SW: My first audience is myself. If I knew no one but me would ever read my poems, I would still write them. I love the process of writing, the excitement of finding the word that has just the right sound and sense. And I appreciate how writing poems helps me to find meaning from experience and to connect my inner life with the exterior world. But I also am aware of writing for a larger audience, too—people who read my poems in a magazine or in a book or who come to hear them at a reading.

When I write I’m aware that I’m writing for an audience, but my allegiance is to the poem. I always feel that the poem already exists, and I just have to “find” it—the way a sculptor believes the statue is in the stone.


This may go along with the previous question. How would you say your time in Africa and other countries, along with Mennonite background, effects your poetry?

SW: I think the Mennonite value of simplicity has influenced my writing style: I work hard at weeding out words that don’t pull their weight, and I tend to favor archetypal words over fancy words that “show off.” My Mennonite background, with its value on community, has probably also influenced the outward search of my poems, how I always seem to be looking for connections between individuals or between the past and the present, humans and the natural world, or even the dead and the living.

I’ve been extremely blessed to have spent time in several third world countries (Somalia, Kenya, Honduras and Haiti), as well as several years in a Choctaw community in Louisiana. Not only has this time caused me to see America culture from other perspectives, but it has influenced my beliefs on a deep level. I connect with many of the values of “tribal societies”—the sacredness of the earth, the connection between the dead and the living, the wisdom of dreams, to just name a few.


Over the years that you have written, how has your poetry changed?
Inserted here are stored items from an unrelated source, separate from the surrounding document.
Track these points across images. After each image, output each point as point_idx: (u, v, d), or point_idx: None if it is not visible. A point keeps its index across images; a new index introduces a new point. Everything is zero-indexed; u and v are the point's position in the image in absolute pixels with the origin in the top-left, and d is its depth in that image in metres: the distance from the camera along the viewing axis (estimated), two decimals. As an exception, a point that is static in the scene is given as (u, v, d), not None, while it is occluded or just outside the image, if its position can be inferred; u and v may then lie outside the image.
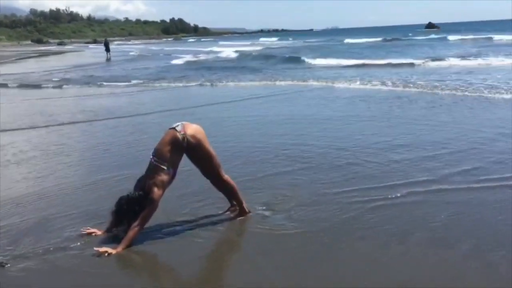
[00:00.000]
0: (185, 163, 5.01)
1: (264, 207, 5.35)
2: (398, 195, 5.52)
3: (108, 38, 53.02)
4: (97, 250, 4.41)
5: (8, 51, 72.13)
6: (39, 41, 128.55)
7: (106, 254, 4.39)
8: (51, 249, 4.54)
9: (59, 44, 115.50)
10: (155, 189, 4.64)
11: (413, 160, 6.77)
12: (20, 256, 4.43)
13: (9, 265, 4.28)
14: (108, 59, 41.03)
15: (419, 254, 4.23)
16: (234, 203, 5.22)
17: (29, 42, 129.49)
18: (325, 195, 5.65)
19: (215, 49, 50.50)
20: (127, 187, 5.01)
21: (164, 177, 4.68)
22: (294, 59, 29.69)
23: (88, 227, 4.87)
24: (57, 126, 10.76)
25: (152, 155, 4.78)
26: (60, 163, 7.53)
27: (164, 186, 4.70)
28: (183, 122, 4.91)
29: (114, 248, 4.46)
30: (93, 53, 56.60)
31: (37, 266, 4.28)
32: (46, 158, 7.84)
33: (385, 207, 5.24)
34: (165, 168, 4.69)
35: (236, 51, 41.44)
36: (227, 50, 43.83)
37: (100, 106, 13.72)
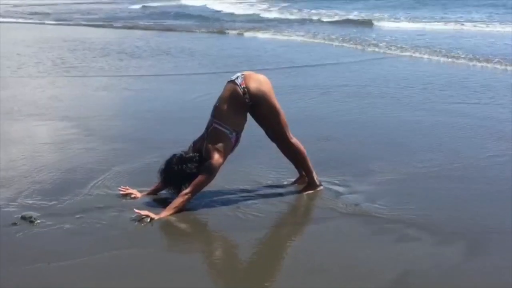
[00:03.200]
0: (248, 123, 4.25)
1: (338, 181, 4.50)
2: None
3: None
4: (138, 213, 3.77)
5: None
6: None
7: (148, 220, 3.76)
8: (86, 208, 3.95)
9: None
10: (216, 155, 3.93)
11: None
12: (53, 213, 3.87)
13: (39, 221, 3.74)
14: None
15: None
16: (303, 173, 4.42)
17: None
18: (429, 178, 4.63)
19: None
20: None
21: (226, 142, 3.97)
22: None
23: (127, 187, 4.23)
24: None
25: (211, 115, 4.06)
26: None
27: (226, 152, 3.99)
28: (244, 73, 4.13)
29: (157, 213, 3.83)
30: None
31: (68, 225, 3.71)
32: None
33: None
34: (226, 131, 3.97)
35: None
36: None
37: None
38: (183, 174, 3.96)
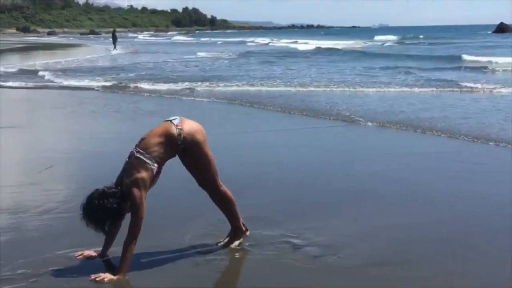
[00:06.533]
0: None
1: (295, 234, 4.50)
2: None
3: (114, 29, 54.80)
4: (94, 278, 3.73)
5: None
6: (25, 30, 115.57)
7: (106, 280, 3.71)
8: (41, 271, 3.84)
9: (49, 34, 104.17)
10: (135, 191, 3.80)
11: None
12: (7, 278, 3.74)
13: (-8, 289, 3.63)
14: (113, 49, 40.24)
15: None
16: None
17: (14, 30, 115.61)
18: (379, 229, 4.69)
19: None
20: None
21: (144, 174, 3.83)
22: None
23: (83, 251, 4.12)
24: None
25: (135, 146, 3.96)
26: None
27: (146, 185, 3.84)
28: (182, 117, 4.14)
29: (113, 273, 3.78)
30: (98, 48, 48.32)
31: (24, 291, 3.60)
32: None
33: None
34: (148, 162, 3.85)
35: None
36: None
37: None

Have you seen your poetry go through different stages?

SWi: My favorite subject matter hasn’t really changed over the course of time. As a young poet, I liked writing about nature and I also enjoyed using personas. My current projects reflect both of these interests. But I am a much more prolific writer now and my attitude toward finding subject matter has certainly changed. I used to wait until a poem knocked at my door, begging to come in— now I go out and invite it home with me.

Another change is that my chief focus when I began writing poetry was with imagery, but now I am just as concerned about the sound and rhythm of words and how the music of the poem reinforces its meaning.